The given data can be listed below as follows,

The magnitude of the force is the sum of all the forces that are acting on an object. It also tells the direction of forces which are applied to an object.

The initial position of the crate is,

 $y\left(t\right)=\left(2.80m/s\right)t+\left(0.610m/s^3\right)t^3$

 Velocity is the derivative of position. Find the derivative of the above equation as:

 $$\begin{gathered} v\left(t\right)=\frac{d}{dt}\left[\left(2.80m/s\right)t+\left(0.610m/s^3\right)t^3\right] \\ v\left(t\right)=2.80m/s+1.83t^{2}m/s^3 \end{gathered}$$

Acceleration is the derivative of velocity. Find the derivative of the above equation as:

 $$\begin{gathered} a\left(t\right)=\frac{d}{dt}\left[2.80m/s+1.83t^{2}m/s^3\right] \\ a\left(t\right)3.66t m/s^3 \end{gathered}$$

The expression of the force is expressed as,

 $$\begin{gathered} F-mg=ma\left(t\right) \\ F-mg=m\left(3.66t\right) \end{gathered}$$

Here m  is the weight of the crate,  t is the time, and g is the acceleration due to gravity.
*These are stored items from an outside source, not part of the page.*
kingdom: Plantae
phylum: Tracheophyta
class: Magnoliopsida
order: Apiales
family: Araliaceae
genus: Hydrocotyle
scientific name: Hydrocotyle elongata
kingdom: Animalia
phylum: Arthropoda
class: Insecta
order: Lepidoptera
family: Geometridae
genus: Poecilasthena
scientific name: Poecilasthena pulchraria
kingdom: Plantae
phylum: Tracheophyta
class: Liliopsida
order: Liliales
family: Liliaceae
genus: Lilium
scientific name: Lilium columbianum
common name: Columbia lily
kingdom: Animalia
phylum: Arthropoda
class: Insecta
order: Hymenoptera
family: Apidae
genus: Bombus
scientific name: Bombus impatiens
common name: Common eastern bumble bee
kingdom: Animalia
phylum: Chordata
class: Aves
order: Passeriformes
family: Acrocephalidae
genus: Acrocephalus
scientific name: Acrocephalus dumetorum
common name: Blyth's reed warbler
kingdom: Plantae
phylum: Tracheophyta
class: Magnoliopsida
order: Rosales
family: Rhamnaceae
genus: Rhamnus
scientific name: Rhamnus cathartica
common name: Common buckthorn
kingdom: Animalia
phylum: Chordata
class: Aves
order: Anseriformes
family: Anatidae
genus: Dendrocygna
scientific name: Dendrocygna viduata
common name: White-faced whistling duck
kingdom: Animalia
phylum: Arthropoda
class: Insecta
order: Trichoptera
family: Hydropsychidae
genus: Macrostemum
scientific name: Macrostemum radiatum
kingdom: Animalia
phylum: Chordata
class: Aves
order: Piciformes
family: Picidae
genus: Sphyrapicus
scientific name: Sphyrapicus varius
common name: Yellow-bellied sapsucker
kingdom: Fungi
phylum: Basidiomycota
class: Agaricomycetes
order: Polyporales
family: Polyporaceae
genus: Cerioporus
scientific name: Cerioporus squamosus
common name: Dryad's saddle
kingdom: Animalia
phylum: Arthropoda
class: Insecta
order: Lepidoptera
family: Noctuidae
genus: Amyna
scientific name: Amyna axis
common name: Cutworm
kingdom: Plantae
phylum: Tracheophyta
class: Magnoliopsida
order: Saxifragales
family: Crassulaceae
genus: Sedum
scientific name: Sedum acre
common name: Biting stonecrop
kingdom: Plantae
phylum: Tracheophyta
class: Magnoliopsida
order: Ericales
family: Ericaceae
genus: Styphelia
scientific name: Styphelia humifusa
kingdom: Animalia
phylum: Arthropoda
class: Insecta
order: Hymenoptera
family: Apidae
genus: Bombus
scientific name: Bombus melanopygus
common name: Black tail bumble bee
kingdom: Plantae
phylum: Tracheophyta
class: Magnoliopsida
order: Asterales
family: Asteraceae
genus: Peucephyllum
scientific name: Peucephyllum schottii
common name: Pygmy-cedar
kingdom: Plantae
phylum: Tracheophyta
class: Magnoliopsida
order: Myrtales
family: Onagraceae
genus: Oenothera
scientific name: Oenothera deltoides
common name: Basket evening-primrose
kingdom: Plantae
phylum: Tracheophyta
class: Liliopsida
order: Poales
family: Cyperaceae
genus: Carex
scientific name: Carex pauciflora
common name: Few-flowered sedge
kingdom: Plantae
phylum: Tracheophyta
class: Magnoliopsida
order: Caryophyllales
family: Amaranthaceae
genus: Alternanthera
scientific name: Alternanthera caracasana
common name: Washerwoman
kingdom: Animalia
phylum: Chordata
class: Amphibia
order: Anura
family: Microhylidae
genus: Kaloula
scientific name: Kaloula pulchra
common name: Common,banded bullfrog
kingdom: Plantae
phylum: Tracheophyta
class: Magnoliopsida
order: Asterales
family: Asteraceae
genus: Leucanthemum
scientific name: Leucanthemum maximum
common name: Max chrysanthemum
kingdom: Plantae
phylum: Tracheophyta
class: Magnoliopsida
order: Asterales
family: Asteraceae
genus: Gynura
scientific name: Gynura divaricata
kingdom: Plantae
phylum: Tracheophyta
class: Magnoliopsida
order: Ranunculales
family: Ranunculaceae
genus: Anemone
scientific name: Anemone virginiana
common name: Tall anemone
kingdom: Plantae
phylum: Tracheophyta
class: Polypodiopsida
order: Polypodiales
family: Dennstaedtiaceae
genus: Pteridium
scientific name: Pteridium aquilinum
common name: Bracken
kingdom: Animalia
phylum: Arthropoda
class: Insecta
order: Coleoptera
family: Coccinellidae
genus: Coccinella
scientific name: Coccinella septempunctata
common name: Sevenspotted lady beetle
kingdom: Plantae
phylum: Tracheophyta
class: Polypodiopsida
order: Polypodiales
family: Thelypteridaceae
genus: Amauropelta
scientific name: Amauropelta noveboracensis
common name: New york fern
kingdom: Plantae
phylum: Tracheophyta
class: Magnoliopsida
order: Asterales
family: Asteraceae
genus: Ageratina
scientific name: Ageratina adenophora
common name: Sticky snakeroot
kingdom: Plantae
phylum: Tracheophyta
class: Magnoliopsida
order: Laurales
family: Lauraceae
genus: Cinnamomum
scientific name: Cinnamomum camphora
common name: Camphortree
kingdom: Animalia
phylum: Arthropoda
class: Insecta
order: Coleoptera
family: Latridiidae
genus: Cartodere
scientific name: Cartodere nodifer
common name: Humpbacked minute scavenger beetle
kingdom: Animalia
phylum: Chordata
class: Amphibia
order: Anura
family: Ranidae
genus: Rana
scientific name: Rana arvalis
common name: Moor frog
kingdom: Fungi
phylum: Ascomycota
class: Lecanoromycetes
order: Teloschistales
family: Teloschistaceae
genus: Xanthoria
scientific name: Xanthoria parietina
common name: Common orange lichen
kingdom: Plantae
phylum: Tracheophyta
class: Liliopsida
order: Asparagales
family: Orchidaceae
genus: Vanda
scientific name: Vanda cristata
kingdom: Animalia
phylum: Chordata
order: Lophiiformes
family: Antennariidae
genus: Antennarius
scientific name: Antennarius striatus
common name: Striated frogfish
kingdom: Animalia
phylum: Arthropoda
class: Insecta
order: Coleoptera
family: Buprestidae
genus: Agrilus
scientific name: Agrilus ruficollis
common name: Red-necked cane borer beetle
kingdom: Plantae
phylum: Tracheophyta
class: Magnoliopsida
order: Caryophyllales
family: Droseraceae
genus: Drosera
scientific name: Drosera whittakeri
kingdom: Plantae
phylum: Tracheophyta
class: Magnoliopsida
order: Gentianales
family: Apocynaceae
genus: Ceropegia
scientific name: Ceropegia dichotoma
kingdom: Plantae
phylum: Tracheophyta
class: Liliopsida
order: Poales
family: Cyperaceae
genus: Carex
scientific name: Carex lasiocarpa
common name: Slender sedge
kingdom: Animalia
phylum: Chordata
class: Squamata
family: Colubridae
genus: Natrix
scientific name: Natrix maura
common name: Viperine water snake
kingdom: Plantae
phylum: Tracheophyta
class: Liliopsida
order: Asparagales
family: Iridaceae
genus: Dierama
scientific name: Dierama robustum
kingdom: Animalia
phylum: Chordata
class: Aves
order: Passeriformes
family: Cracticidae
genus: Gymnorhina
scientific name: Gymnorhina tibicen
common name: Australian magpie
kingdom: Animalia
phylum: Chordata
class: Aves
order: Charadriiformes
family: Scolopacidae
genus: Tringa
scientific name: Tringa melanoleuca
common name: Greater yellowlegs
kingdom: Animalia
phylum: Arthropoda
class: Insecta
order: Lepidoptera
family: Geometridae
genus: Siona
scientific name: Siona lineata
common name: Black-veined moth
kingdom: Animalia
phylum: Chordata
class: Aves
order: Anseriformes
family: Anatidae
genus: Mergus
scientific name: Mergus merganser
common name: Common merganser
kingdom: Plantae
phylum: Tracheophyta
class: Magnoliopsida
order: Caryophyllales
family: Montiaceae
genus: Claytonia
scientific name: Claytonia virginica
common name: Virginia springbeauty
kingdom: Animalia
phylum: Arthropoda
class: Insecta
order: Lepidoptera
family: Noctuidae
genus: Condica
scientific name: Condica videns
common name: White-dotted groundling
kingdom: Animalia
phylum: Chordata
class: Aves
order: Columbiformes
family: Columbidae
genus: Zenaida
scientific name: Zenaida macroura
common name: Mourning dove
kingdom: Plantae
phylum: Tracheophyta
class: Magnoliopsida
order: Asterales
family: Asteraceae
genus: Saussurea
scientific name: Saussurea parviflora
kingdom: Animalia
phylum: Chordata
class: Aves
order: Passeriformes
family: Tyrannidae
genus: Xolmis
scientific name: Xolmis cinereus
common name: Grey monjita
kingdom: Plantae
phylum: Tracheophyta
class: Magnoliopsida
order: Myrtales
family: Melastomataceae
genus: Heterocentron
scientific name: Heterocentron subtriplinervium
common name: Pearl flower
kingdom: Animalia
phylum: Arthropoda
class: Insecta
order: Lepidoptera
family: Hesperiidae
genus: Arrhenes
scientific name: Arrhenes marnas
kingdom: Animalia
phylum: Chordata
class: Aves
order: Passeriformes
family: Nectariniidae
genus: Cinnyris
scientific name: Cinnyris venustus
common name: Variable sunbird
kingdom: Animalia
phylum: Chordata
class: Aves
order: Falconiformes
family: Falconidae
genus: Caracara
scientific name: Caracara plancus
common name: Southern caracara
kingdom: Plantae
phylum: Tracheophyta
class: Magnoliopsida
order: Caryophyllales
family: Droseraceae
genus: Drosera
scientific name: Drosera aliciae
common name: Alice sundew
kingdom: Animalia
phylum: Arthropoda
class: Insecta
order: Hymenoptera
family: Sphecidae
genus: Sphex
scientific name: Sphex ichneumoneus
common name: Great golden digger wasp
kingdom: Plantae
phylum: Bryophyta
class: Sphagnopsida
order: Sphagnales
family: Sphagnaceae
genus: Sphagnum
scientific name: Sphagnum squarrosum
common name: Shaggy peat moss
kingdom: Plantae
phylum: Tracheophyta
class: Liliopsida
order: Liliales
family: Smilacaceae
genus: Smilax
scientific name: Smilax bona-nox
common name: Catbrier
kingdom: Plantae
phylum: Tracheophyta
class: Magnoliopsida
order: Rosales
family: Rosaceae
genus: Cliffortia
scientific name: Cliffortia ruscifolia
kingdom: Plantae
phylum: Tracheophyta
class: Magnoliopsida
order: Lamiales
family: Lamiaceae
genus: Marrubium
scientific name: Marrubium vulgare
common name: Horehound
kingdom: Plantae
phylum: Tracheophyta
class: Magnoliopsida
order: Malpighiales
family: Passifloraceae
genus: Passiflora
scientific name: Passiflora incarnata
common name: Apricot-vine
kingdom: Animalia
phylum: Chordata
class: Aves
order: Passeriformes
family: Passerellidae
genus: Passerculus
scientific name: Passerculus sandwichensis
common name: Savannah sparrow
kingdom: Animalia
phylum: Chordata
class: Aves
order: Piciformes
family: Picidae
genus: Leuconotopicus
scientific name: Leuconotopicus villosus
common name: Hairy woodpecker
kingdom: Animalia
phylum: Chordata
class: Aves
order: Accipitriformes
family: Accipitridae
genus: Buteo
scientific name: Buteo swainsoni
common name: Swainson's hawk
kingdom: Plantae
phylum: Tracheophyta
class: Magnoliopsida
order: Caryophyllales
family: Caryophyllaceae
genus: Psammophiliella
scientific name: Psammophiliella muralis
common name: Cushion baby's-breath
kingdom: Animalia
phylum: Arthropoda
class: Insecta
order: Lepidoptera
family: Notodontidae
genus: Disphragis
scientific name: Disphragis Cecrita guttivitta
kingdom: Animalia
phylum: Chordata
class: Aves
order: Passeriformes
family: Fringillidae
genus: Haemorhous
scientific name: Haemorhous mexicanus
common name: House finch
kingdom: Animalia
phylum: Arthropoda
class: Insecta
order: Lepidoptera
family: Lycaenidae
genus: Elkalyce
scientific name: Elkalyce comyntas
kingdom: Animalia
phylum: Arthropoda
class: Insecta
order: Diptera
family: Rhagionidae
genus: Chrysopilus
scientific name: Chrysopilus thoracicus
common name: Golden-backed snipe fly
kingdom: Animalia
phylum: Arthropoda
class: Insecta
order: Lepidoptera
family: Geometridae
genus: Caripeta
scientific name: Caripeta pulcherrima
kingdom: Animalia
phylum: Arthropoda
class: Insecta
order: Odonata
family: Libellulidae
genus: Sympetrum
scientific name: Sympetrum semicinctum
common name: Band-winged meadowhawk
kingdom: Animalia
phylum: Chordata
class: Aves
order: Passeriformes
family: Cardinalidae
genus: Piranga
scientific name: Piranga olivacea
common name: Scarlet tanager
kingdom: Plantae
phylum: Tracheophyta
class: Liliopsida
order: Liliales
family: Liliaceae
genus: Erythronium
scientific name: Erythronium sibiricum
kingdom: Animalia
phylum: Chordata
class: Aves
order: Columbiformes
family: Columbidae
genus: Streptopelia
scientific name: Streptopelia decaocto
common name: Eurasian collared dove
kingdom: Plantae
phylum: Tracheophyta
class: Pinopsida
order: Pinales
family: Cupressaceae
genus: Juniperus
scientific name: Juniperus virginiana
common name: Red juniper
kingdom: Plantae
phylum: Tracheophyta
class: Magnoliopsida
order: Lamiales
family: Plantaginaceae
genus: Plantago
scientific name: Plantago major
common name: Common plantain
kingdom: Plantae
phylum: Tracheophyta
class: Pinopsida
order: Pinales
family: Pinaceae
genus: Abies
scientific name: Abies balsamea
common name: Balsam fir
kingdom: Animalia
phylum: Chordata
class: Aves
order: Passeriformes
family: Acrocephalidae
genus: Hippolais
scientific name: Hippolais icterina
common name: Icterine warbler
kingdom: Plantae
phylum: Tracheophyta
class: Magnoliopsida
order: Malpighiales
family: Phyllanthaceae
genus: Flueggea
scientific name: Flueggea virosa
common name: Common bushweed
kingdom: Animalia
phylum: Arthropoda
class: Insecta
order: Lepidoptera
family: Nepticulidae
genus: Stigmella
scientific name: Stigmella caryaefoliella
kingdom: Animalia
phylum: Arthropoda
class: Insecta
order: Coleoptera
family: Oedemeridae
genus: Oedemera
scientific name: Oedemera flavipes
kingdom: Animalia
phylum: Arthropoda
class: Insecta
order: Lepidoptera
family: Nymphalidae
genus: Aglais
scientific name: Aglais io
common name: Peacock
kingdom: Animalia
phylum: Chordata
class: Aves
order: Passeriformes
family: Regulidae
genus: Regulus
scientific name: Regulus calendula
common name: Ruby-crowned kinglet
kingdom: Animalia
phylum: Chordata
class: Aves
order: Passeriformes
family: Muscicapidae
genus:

Substitute 5.00 kg  for m  and  4.00s for t  ,and$9.8m/s^2$for g  in the above equation, and we get,

 $$\begin{gathered} F-\left(5.00kg\right)\times \left(9.8m/s^2\right)=\left(5.00kg\right)\left(3.66\times \left(4.00s\right)\right) \\ F=122N \end{gathered}$$

Hence, the required force is 122 N.